Friday, October 23, 2009

Palms and Bread

I'm not sure if these are palm trees, but they will have to do. Why palms?
Because my tea for today is the Palm Court Blend from Harney Teas.
The Palm Court is one of the places to have tea in NYC. It is at the Plaza Hotel and is, indeed, very ritzy. This tea was blended for them. Think of Cary Grant, Hugh Grant as a tea date.
When I opened the package the tea had a very pleasant winey tobaccoey scent. The leaves were, of course, mixed, from small to large. I brewed it for 3.5 minutes at 212. Sadly, the taste of the tea , while quite good, was not any sort of a stand out. Pleasant, but bland. The second cup was a bit more definitive, but still on the bland side. Somehow I can see it at a very snazzy place, where the emphasis is not on what you are drinking but on seeing and being seen, so a "background tea" would be just the thing.
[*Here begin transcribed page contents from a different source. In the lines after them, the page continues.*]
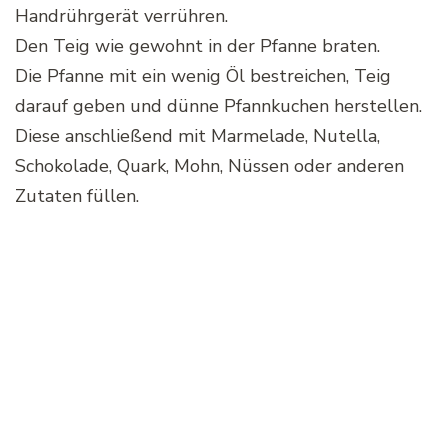
Handrührgerät verrühren.
Den Teig wie gewohnt in der Pfanne braten.
Die Pfanne mit ein wenig Öl bestreichen, Teig
darauf geben und dünne Pfannkuchen herstellen.
Diese anschließend mit Marmelade, Nutella,
Schokolade, Quark, Mohn, Nüssen oder anderen
Zutaten füllen.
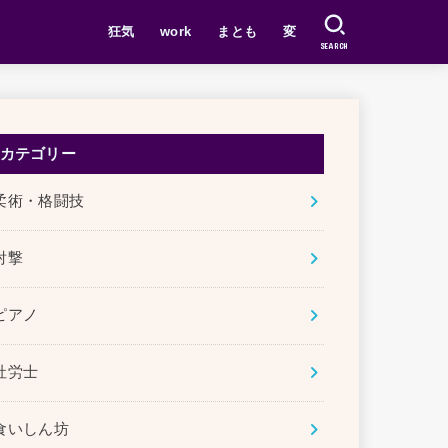
狂気
work
まとも
変
SEARCH
カテゴリー
柔術・格闘技
射撃
ピアノ
社労士
食いしん坊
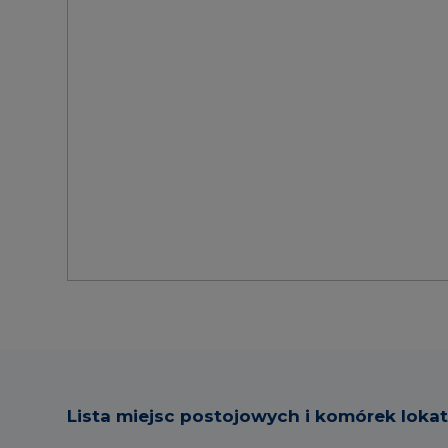
Lista miejsc postojowych i komórek loka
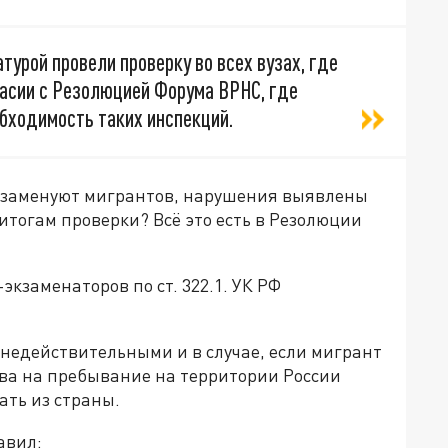
турой провели проверку во всех вузах, где
ласии с Резолюцией Форума ВРНС, где
обходимость таких инспекций.
 экзаменуют мигрантов, нарушения выявлены
 итогам проверки? Всё это есть в Резолюции
экзаменаторов по ст. 322.1. УК РФ
недействительными и в случае, если мигрант
ва на пребывание на территории России
ать из страны.
авил:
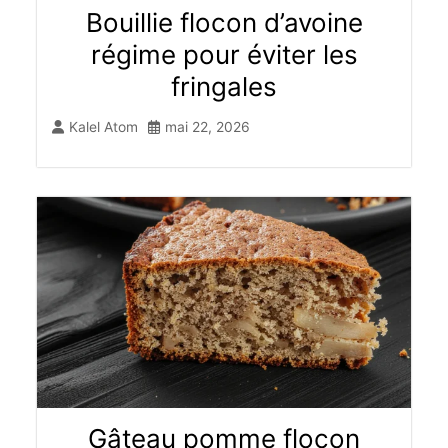
Bouillie flocon d’avoine
régime pour éviter les
fringales
Kalel Atom
mai 22, 2026
Gâteau pomme flocon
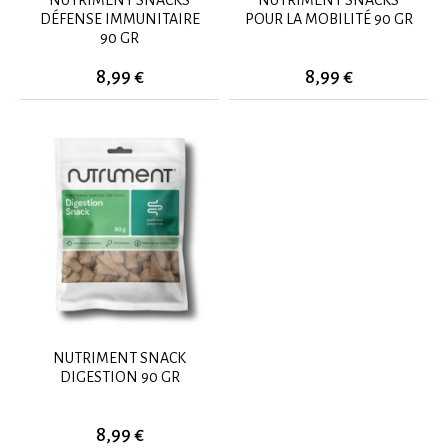
NUTRIMENT SNACKS
NUTRIMENT SNACKS
DÉFENSE IMMUNITAIRE
POUR LA MOBILITÉ 90 GR
90 GR
8,99 €
8,99 €
NUTRIMENT SNACK
DIGESTION 90 GR
8,99 €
I was reading the T Ching blog today www.tching.com and there was a nice article about pairing bread and tea. I am lucky enough to have friends from many parts of the world and it is always amazing to me how something as simple as water, flour and yeast can be so different in so many places. Just the simple addition of corn to the mix makes for an even headier variety. We had some friends from Guatemala staying with us and Maria tried to teach me to make corn tortillas. When we finished and had a stack for lunch, it was obvious whose was whose. Hers were all perfectly round and all the same size. Mine were the intermittent frills in the stack. But I could see that one could learn to do this and homemade tortillas are absolutely wonderful. I won't go into the many sorts of Indian bread there are, but they are all delicious, and good Italian bread.... And I am not even hungry!
The photo is of a very tiny round church in Forio, Ischia, Italy. If there were 50 people in it, it would feel very crowded.